(Beginning of Data for this task)
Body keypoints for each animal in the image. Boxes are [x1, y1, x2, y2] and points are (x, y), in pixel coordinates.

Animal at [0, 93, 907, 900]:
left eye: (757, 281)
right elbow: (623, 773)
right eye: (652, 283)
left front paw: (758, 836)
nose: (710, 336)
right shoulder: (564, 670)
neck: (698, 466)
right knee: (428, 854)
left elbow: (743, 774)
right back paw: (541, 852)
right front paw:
(End of Data for this task)
Required action | Exactly the lines from the one containing "nose: (710, 336)" through the end of the records above are to be printed, and no others.

Output for this task |
nose: (710, 336)
right shoulder: (564, 670)
neck: (698, 466)
right knee: (428, 854)
left elbow: (743, 774)
right back paw: (541, 852)
right front paw:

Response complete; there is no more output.